● **原文資料**
● ● ● ●

これらを「合わせワザ」で見ると、大口の投資家が対象企業や他の大口投資家と情報交換をしながら利益を上げた場合には、かなりの確率で(後知恵で)インサイダー取引になってしまうのではないか、少なくとも、アクティビスト活動という「ビジネスモデル」は、日本では成立しえなくなるのではないか?という印象を持ちました。

と申し上げたことに対し、佐藤秀さんに「100%ナンセンスなおバカ発言だ」と言われてちょっと悔しいので、村上判決の影響についてもうちょっと考えてみたいと思います。


 
アクティビストとは何か
まず、アクティビストとは何か、ということを考えてみると、
「株主の権利を行使して企業の経営に影響力を及ぼし、株価(≒株主価値)を高めることによって利益を得ることを目的とする投資家のこと。」
といった定義になるかと思います。
こうした定義で考えると、アクティビストは社会にとって非常に「いいこと」をしているように思えますが、投資家(ファンド)であるからには当然、なるべく効率良く利益を上げなければならない。効率良くというのは「1円でも利益が上がればいいや」ということではなく、負担する「リスク」と「利回り(つまり”率”)」が問題になるわけで、

  • 「なるべく投下資金を抑え」
  • 「なるべくリスクも抑えて」
  • 「なるべく短期に」
  • 「なるべく多くの」

利益を上げないといけない、ということになるのは当然のことであります。

● ● ● ●

● **課題の指示**
**A)** 原文資料のうち「こうした定義で考えると、アク」から「利益を上げないといけない、ということになるのは当然のことであります。」までの部分を、「利回り」を「収益率」に入れ替えたうえで書き出してください。
**B)** 原文資料で箇条書きになっている項目をすべて挙げてください。
**C)** アクティビストについて述べた原文資料の続きを、最後の文の後から書いてください。
記録を参照する必要はありません。

[保存済みの記録]
● ● ● ●

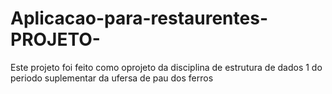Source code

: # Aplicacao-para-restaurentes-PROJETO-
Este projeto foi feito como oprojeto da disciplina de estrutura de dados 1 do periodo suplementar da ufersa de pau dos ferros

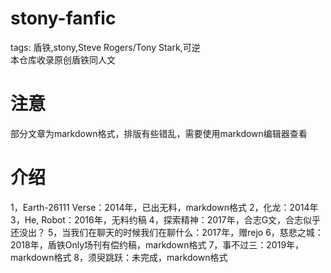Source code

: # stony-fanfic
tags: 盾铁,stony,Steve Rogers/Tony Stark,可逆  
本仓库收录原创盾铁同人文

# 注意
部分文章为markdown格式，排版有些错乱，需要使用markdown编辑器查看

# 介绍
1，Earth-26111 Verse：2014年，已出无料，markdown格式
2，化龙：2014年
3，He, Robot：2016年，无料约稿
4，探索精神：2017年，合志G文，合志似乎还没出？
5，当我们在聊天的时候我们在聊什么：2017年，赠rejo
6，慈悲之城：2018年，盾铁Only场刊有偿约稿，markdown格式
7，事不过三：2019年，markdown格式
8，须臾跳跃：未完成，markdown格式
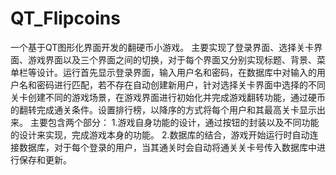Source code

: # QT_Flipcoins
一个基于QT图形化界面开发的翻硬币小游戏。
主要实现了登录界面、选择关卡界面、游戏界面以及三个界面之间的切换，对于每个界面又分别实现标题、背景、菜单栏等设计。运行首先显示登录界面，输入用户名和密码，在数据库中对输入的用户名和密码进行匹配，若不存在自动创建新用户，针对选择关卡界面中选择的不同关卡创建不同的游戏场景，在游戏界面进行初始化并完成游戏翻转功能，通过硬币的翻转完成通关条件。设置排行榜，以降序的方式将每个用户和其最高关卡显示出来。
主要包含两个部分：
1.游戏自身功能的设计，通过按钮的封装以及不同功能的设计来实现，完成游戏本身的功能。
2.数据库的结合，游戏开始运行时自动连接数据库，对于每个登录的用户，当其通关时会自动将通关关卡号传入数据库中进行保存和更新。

● ● ● ●

● **想定解答**
**A)**
こうした定義で考えると、アクティビストは社会にとって非常に「いいこと」をしているように思えますが、投資家(ファンド)であるからには当然、なるべく効率良く利益を上げなければならない。効率良くというのは「1円でも利益が上がればいいや」ということではなく、負担する「リスク」と「収益率(つまり”率”)」が問題になるわけで、

  • 「なるべく投下資金を抑え」
  • 「なるべくリスクも抑えて」
  • 「なるべく短期に」
  • 「なるべく多くの」

利益を上げないといけない、ということになるのは当然のことであります。

**B)**
なるべく投下資金を抑え
なるべくリスクも抑えて
なるべく短期に
なるべく多くの

**C)**
10億円の資金を投下して2億円利益が出た場合、半年で利益が実現すれば約44%の利回りですが、回収に2年かかると利回りは9.5%(←1.2^(1/2年)−100%)に低下してしまう。アクティビストのファンドに出資する投資家の利回りの期待は(比較的大きなリスクもあることでもあり)、全体を平均して最低でも2割程度はほしいと考えているでしょうから、失敗して損失が発生するプロジェクトもあることを考えれば、アクティビストが実際に個々のプロジェクトを手がける際には、最低でも5割くらいの(またはより大きい)利回りが得られそうでないと話にならない、と考えるかと思います。
アクティビストの投資対象
こうした要件を考えてみると、アクティビストの投資対象は、「PERの高い高成長の企業を狙ってさらにその企業価値を上げてやろう」というよりは、自ずと「経営が停滞してPERやPBRが低く、しかも、短時間で換金可能な有価証券や不動産その他売却可能な資産を持っている投資家を探そう」、ということになってきます。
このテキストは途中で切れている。